Observe the nature of the mind of a Jivanmukta (Liberated Sage). It is perfectly balanced under all circumstances. His mind is always cool and unaffected by the pairs of opposites. His mind is free from elation and depression. It is neither elated by enjoyments nor depressed by sorrow and grief. Without being affected by the pleasures or pains of enjoyments though moving in them, the mind of a Jivanmukta will become inured to them. Through internal contentment and freedom from pains, there will arise in the Jnani (Wise men) an equanimity of mind in all circumstances and at all places.
Even when pains and the rest attaching themselves to his body exhibit themselves on his face, his mind never writhes under them or their antithesis. It is free from impure subtle desires. There will be no anger or desire. There will not arise any evil impulse of lust in such a mind. There is not the least longing for objects. His mind is above worldly things. He is not affected by the world. He need not have a separate room or Asana. He need not close the eyes. He need not do any restraint of the senses. A mind which, though apparently enjoying the diverse objects, does not, in reality, enjoy them, may be stated to be Brahman itself.
An occultist learns through self-control and discipline to work on two planes at once, that is, to be partly out of his body at the same time when he is working on the physical plane; so that, while he is writing or speaking, he may be doing other things with his astral body. When such is the case with an occultist, little need be said of a full-blown Jnani who is resting on his own Self. A Jnani has dual consciousness. He has consciousness of Brahman (Absolute) as well as consciousness of the world. He sees the world as a dream within himself. A Jnani is always in Samadhi. There is no ‘in Samadhi’ and’ out of Samadhi’ for a Jnani like that of a Raja Yogi.
When you play on the harmonium, you adjust the tune first. It may be fixed either on the second reed or the fourth reed according to the strength and power of your voice. Then you begin to play on the various reeds. The Sapta Svaras (Seven Notes) are pronounced now. You can play now various Raga-Raginis (melodies). He who is aware of the main Sruti (smallest interval of pitch) can be compared to a Jnani who knows the Soul or support for this universe. He who is aware of the Sapta Svara only without knowing the fundamental Sruti is like an Ajnani (Ignorant) who is unaware of the Soul, but who has knowledge of the sense-objects only. When you see an object with your eyes, you know that it is through the light of the sun that you are able to see it. You have a double vision. Similarly, a Jnani has always a double vision when he does worldly activity. Even when he works, he knows he is not working; he is unattached. Even though he sees the world, it is all Brahman and Brahman for him.

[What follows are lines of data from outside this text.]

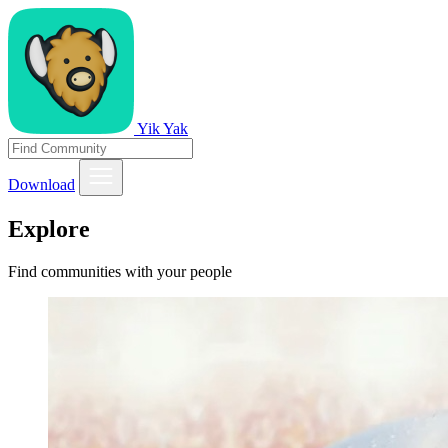
Yik Yak
Download
Explore
Find communities with your people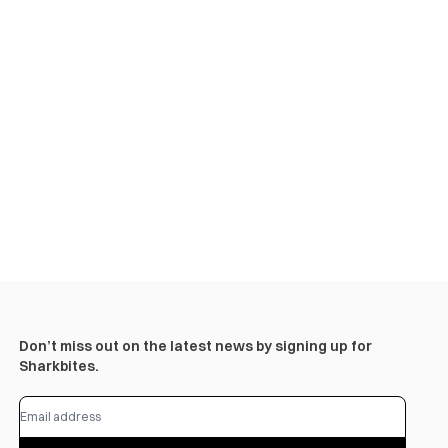
Don’t miss out on the latest news by signing up for
Sharkbites.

Equal Attitude and Equal Vision
There is a slight difference between Equal Attitude and Equal Vision. The former is the condition of the mind (as balanced in pleasure and pain, gain and loss, heat and cold, victory and defeat). The latter is the condition of knowledge. The Jnani sees the Soul alone in a scavenger and a king. When you are expecting to meet a friend of yours at the railway station, the mind tries to see him in several other persons with a like physiognomy, because the mind is engrossed with the one idea of meeting a particular friend at a particular time. The mind is very eager to see him. A lustful young man sees a woman in a pillar tied with a womans cloth, in fact, everywhere. The mind is charged with very powerful and lustful thoughts. A God-intoxicated man, on the contrary, sees God in a tree, a stone, boy, child, girl, cow, dogin fact, in everything. A Jivanmukta, though he has infinite powers, cannot express all his Siddhis through his finite mind.